Creativity establishes competitive edge whilst structure reduces business risk and generates the best return on investment. So how can you create a successful innovation strategy that combines them? Well, here are my 6 steps to innovation and successful concept development:
1. Review the market
If you are struggling to innovate, start here. Businesses think they are doing this all the time, but in reality they are not; some people do it, some of the time. Formalise this step and you will kick start the innovation process. Research the competition, their products and services, see what is good and bad about them.
2. Understand what customers want
Again, this step sounds obvious and simple. But doing it well is another matter. This step is about getting into the mind-set of your consumer. Find out what makes them tick; what influences their decisions, how they live, choose, and buy. Ask why they buy from the companies they do and what they like and dislike about them.
3. Size the potential market
Okay, you’ve got some insight into customers and want to start developing new products. Stop! Slow down! The question you should now be asking is, how many other customers share the problems or needs revealed in step 2? Before you go any further, build a survey that quantifies how many people share the same traits. opinions or behaviours. Businesses often skip this step due to cost. I’d encourage you not to. The findings will ground your decision making process going forwards.
Right, now is the time to get those creative juices flowing by using what you have found in the previous 3 steps. Get colleagues, acquaintances or even family and friends to help you to come up with ideas for new products and services. Discuss and debate what you have found so far. Thrash out what is important, what represents a good business opportunity and prioritise. Use all of the data gathered. Create a long list of ideas. Don’t narrow it down too quickly.
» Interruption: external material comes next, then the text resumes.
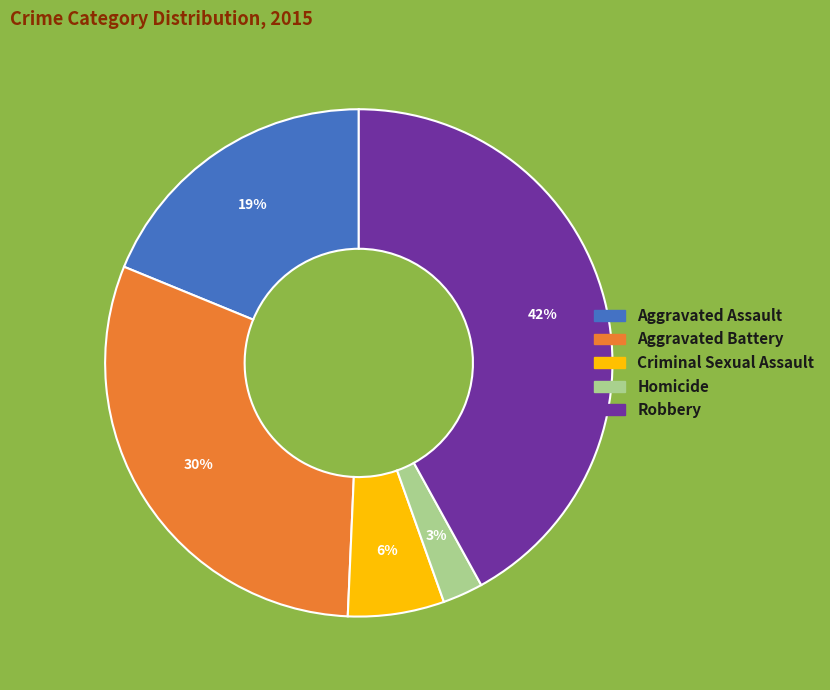

Combined, do Criminal Sexual Assault and Robbery account for over 50%?

No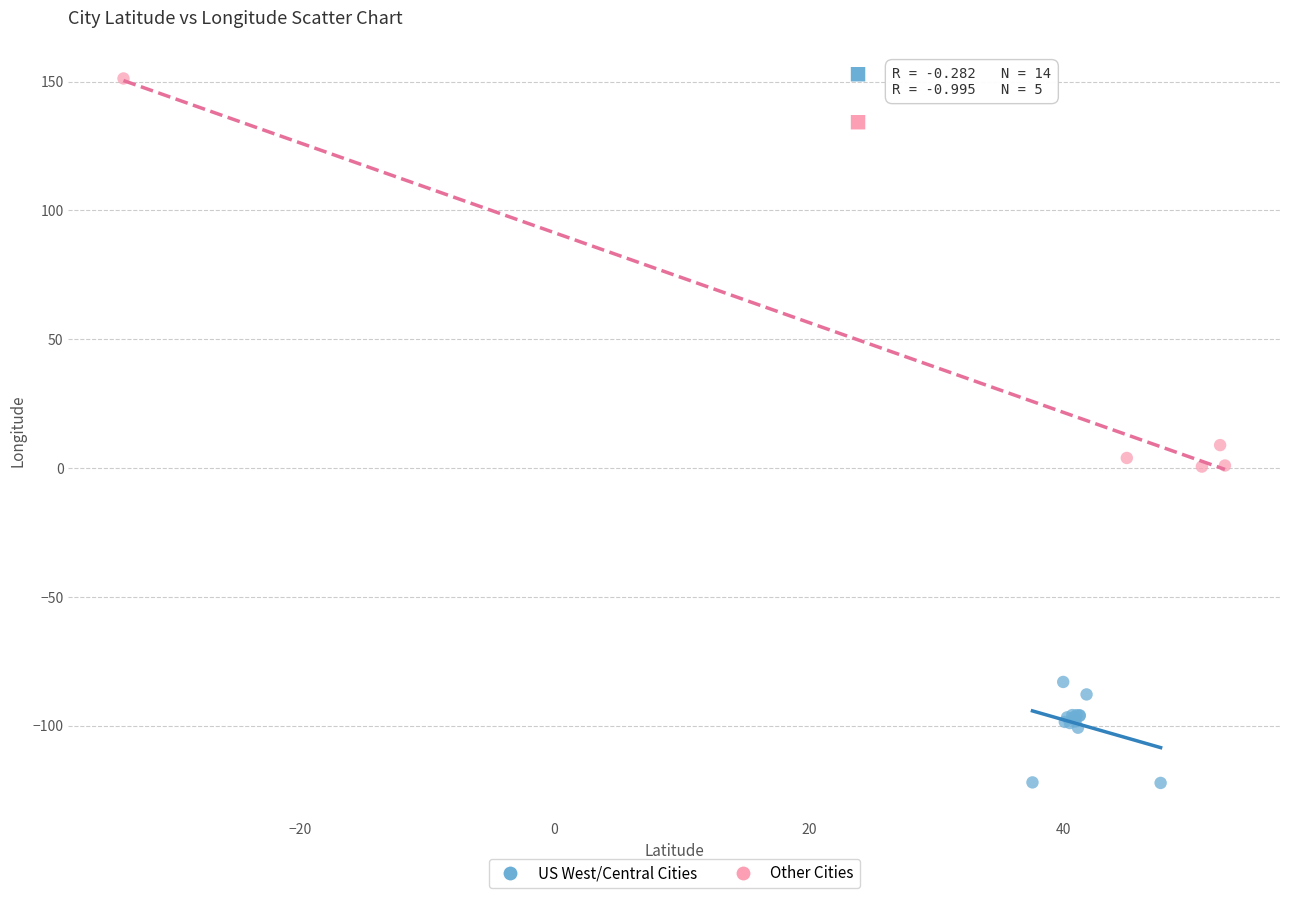

Which series has the largest Y range (max minus min)?

Other Cities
5. Screen your ideas to identify the winners
This step will reduce your long list of ideas into a shortlist of great concepts. Good product development should start with a long list of propositions, which is then reduced into a short list of contenders. At the Product Lab we make sure that consumer research is at the heart of this process so that your shortlist reflects what people want and will buy. Our advice is to evaluate which products are interesting and unique. If a large group of customers find your concept both interesting and unique, you have a potential winner.
6. Develop the features of your new product
Now you have your shortlist of concepts, you can develop them further. Work on 1, 2 or 3 concepts at most. Use your research into the market and customer to identify the type of features that your service or product needs. At the Product Lab we strongly encourage you to involve consumers in this stage too because it ensures you develop features in line with their needs and not yours. We use phased brainstorming with customers to evaluate proposed features, ask for input in generating new ones and prioritise which are most important to them.
And that’s it! Do these things, in this order and on a regular basis and you will succeed! As one famous Meerkat said, Simples!